## Provided data:
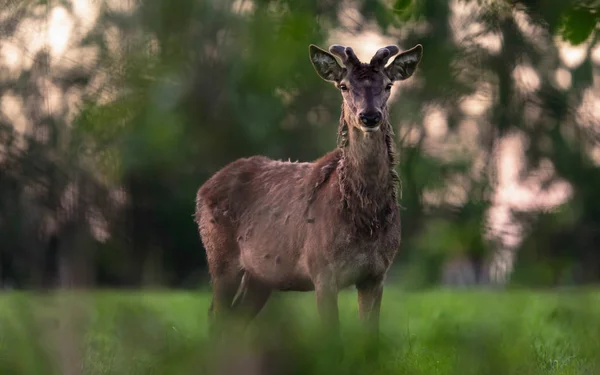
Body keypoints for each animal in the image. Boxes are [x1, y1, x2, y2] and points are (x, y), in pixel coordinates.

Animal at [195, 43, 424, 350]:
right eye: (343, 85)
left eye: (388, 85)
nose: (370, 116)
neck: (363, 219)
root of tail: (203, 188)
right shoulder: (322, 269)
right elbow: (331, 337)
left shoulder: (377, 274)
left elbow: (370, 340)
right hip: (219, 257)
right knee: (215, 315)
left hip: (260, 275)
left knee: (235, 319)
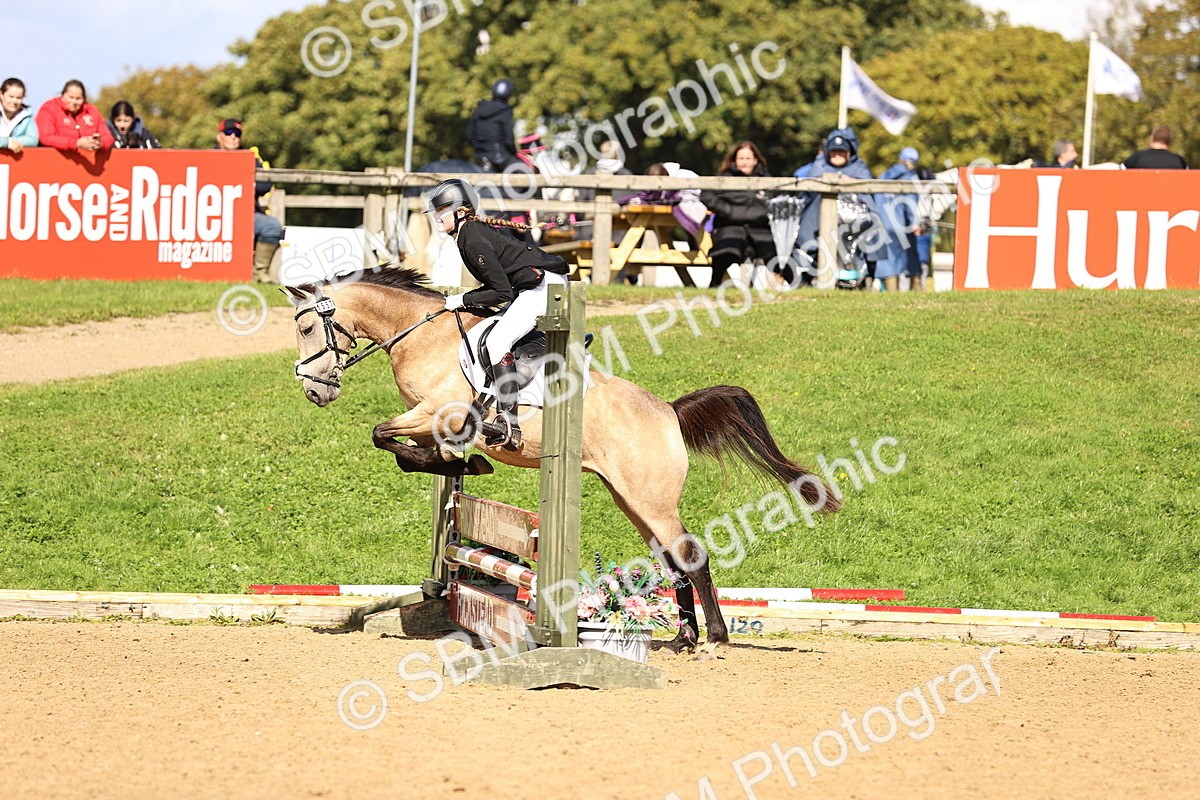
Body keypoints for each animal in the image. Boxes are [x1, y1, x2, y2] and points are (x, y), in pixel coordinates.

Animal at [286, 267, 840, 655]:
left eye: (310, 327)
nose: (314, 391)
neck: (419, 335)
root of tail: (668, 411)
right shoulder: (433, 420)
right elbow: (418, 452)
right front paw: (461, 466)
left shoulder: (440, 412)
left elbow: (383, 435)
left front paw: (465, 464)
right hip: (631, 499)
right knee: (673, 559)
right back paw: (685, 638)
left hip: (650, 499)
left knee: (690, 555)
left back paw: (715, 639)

==

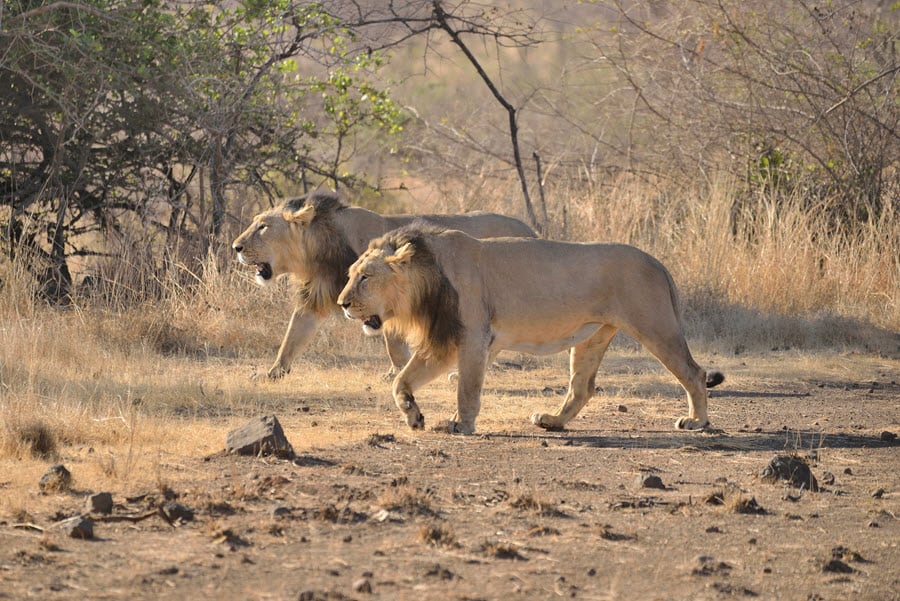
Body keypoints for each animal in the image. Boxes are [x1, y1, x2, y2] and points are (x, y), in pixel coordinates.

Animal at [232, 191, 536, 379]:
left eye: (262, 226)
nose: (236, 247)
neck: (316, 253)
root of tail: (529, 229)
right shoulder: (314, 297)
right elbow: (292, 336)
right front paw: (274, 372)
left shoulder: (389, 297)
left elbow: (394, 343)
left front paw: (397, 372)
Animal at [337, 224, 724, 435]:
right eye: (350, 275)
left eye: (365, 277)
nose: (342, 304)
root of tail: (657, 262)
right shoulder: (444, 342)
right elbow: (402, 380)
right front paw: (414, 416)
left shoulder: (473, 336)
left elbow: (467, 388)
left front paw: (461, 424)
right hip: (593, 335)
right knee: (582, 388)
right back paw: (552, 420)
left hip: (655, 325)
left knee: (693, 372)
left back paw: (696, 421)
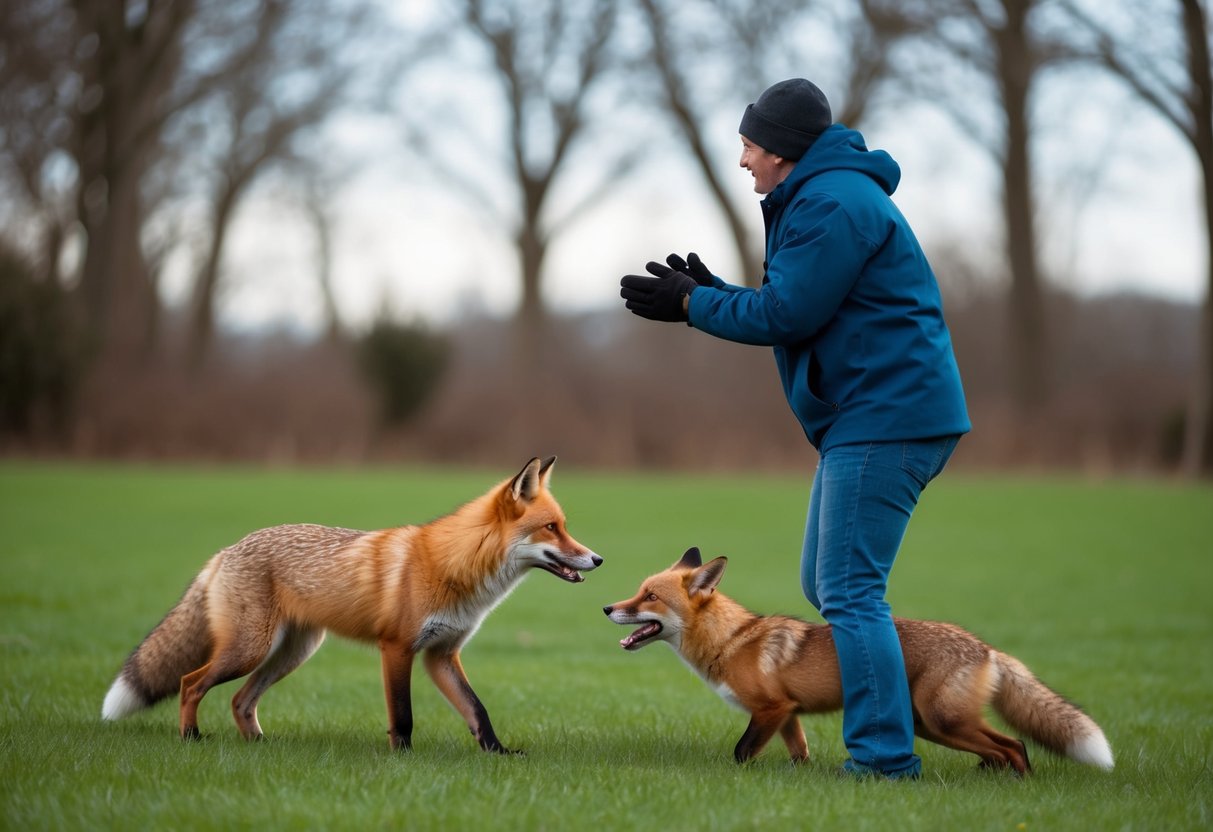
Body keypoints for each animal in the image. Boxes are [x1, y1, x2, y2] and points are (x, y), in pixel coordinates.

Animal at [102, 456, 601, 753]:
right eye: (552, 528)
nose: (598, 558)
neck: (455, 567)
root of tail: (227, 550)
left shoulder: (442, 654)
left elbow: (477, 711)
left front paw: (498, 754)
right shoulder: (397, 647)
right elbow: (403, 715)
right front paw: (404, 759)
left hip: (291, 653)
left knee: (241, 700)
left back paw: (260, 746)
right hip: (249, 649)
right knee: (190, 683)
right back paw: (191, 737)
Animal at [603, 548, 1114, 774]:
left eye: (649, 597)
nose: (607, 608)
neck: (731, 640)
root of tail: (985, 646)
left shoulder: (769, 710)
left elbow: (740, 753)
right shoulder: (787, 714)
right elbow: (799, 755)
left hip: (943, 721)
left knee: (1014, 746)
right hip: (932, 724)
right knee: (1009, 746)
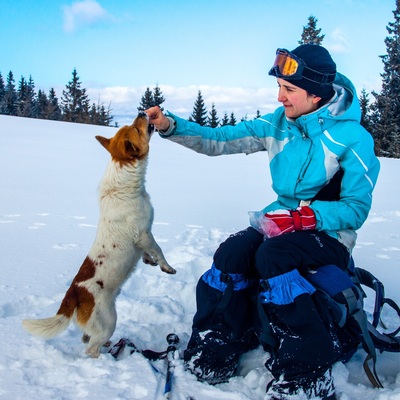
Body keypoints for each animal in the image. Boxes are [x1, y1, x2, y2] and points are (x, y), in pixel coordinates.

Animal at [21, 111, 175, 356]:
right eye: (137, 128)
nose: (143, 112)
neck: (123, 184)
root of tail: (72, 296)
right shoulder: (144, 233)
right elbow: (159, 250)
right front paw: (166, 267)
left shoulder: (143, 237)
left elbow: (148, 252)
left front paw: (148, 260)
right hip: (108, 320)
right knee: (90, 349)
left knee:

## What this task involves:
Within the listing above, the range opens at the line with "left eye: (262, 226)" and closes at the line with "left back paw: (696, 421)". Reproduce exactly the lines of that range, including both ends.

## Response to the exercise:
left eye: (262, 226)
nose: (236, 247)
neck: (316, 253)
root of tail: (529, 229)
right shoulder: (314, 297)
right elbow: (292, 336)
right front paw: (274, 372)
left shoulder: (389, 297)
left elbow: (394, 343)
left front paw: (397, 372)
Animal at [337, 224, 724, 435]:
right eye: (350, 275)
left eye: (365, 277)
nose: (342, 304)
root of tail: (657, 262)
right shoulder: (444, 342)
right elbow: (402, 380)
right front paw: (414, 416)
left shoulder: (473, 336)
left elbow: (467, 388)
left front paw: (461, 424)
right hip: (593, 335)
right knee: (582, 388)
right back paw: (552, 420)
left hip: (655, 325)
left knee: (693, 372)
left back paw: (696, 421)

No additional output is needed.